Understanding the giggle-inducing potential of their subject, co-directors Zach Math and Jonah Bekhor indulge in all of the expected "ew, penises!" gags or gag-surrogates early on; but it very quickly becomes clear that this project isn't intended to mock or titillate anybody, but to depict with sincerity and good humor the story of one man's quest to complete the collection that is one of two things that will ever prove to the world that he existed (the other, amazingly, is a translation of a text written by Spanish monks into Icelandic, a project that only gets a couple of mentions over the course of the 73- minute film, but feels like a horizon promising an entirely different, just as fascinating documentary on Sigurður's life), with diversions into the strange political ramifications of the competition to be the first donation - Sigurður would prefer an Icelandic specimen, while Mitchell just as obviously wants to get his member into the collection as a means of expressing American supremacy even in such a strange field as this; his patriotism vibrantly demonstrated in a decision that would make everyone who owns a penis themselves to flinch in agony if I even described it - into the angst that Pall Arason feels as he realises that his mighty age has turned his beloved phallus into a shriveled little stump; into the strange mind of Mitchell, whose dissociation from his body goes above and beyond a desire for fame into some apparently undiagnosed form of mental illness - he's willing, if not in fact eager, to donate Elmo while he is still alive, while Pall rather more sensibly would prefer it be cut from his corpse.

Far from being just a tacky series of jokes on a shocking subject - you have to admit, the idea of a penis museum documentary is utterly compelling on the level of pure gaudiness - The Final Member is a serious take on its subject, treating all of its principles as human beings with dignity who deserve respect, even if, in the case of Mitchell, it must have taken all the filmmakers' willpower to remain so far above crude jokes. The film is funny, often hilariously so; but it is always funny because the people involved are aware that the circumstances they've found themselves in are inherently absurd and a good sense of humor is the only way to approach it rationally, and never because Math and Bekhor make easy potshots. At times, the film is even tender, especially in the moments revolving around Siggi's increasing disappointment at the thought that his great work will be left incomplete. And, too, the film explores human dynamics with considerable ease and depth; the increasingly strained relationship between Siggi and Mitchell especially, hinging on issues of artistic control that seem, to Mitchell, obviously fair given the importance he places on Elmo, and to Siggi, completely unacceptable given that he wants to run a respectable museum.

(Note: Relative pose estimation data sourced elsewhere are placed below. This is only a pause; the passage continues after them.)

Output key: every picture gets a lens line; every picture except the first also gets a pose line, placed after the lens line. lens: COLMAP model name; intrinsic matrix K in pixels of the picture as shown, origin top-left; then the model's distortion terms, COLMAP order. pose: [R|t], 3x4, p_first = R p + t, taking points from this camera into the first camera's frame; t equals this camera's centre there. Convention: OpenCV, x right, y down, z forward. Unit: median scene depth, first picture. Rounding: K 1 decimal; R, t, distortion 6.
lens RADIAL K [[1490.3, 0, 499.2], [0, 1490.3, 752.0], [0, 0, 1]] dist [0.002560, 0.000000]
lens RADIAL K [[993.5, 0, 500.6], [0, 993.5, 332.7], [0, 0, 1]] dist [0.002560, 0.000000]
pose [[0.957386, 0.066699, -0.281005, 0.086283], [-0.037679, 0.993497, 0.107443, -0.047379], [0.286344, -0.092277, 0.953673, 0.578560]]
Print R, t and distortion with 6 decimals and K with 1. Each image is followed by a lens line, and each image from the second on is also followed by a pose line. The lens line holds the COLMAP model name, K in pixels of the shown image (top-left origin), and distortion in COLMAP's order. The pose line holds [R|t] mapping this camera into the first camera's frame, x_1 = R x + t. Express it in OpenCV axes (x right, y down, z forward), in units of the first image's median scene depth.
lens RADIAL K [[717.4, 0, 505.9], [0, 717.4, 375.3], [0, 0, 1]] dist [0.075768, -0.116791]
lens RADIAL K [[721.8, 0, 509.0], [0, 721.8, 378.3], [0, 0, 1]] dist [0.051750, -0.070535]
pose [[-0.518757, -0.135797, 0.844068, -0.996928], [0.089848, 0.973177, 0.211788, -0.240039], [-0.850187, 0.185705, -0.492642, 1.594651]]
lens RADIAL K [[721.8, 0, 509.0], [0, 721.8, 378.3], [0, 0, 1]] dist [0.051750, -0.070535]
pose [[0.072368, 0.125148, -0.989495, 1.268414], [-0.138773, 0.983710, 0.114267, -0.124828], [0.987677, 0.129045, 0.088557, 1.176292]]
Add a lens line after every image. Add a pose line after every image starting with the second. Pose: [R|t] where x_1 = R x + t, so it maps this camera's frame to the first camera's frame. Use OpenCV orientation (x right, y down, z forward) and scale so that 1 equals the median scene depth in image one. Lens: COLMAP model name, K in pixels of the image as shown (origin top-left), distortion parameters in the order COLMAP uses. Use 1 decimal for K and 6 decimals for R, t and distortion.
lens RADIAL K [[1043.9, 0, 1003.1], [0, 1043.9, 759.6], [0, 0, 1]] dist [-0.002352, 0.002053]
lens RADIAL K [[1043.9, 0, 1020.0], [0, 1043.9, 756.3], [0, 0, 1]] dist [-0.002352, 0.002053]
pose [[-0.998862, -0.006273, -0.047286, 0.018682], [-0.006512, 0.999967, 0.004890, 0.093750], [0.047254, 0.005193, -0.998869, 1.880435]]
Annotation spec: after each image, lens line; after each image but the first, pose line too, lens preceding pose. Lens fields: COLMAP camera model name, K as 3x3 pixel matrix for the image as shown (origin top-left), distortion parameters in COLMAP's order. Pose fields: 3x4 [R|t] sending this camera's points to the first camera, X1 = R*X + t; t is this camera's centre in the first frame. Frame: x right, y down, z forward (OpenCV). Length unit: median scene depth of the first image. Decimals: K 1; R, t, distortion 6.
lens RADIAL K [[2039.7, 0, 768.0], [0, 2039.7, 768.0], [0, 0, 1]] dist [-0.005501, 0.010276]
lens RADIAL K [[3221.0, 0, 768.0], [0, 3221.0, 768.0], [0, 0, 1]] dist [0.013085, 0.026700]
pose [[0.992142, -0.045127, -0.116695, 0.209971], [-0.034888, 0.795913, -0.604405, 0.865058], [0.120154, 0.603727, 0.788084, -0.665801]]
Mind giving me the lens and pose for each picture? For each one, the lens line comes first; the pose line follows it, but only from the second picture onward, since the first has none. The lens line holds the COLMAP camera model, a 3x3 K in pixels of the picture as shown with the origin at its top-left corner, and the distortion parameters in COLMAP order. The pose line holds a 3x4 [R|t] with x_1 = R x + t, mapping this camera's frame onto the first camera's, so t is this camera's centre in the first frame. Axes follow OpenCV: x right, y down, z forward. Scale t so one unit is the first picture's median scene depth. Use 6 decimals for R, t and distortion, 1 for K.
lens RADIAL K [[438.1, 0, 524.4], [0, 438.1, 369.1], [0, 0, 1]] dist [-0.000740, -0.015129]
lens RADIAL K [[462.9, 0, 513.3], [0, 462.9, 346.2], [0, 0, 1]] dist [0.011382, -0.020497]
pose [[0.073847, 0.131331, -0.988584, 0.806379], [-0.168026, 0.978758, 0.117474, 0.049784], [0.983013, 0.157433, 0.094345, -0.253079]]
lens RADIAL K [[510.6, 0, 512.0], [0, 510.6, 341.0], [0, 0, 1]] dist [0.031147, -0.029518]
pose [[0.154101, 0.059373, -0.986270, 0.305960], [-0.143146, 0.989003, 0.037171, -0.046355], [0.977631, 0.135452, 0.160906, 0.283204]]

If it has a flaw, it's that the directors want it to be so much more provocative than it is; to challenge our notions of why penises are so embarrassing when they're really just part of an animal like any other. And while that might be a question that the museum itself raises, the documentary never comes within a mile of it, staying instead within the strict limits of three men's desire to leave behind a legacy, in whatever weird form it takes (the whole thing is extremely similar to The King of Kong, with a competition to have an immortal penis replacing the competition to set a video game record; the difference being, of course, that The King of Kong never wants to be more than a simple human interest story, and is therefore a great one). This mismatch between the goal and the accomplishment isn't critical, or even all that noticeable except in a few scenes, but there is a lingering sense that The Final Member wants to be less simple than it is, and that hurts it. At any rate, it's a good thing that it's a short as it is - length would only exacerbate this problem - and the film we end up with, if no masterpiece, is a darn fine, funny, and moving look at the strange things people do, and how wonderful they are for doing them.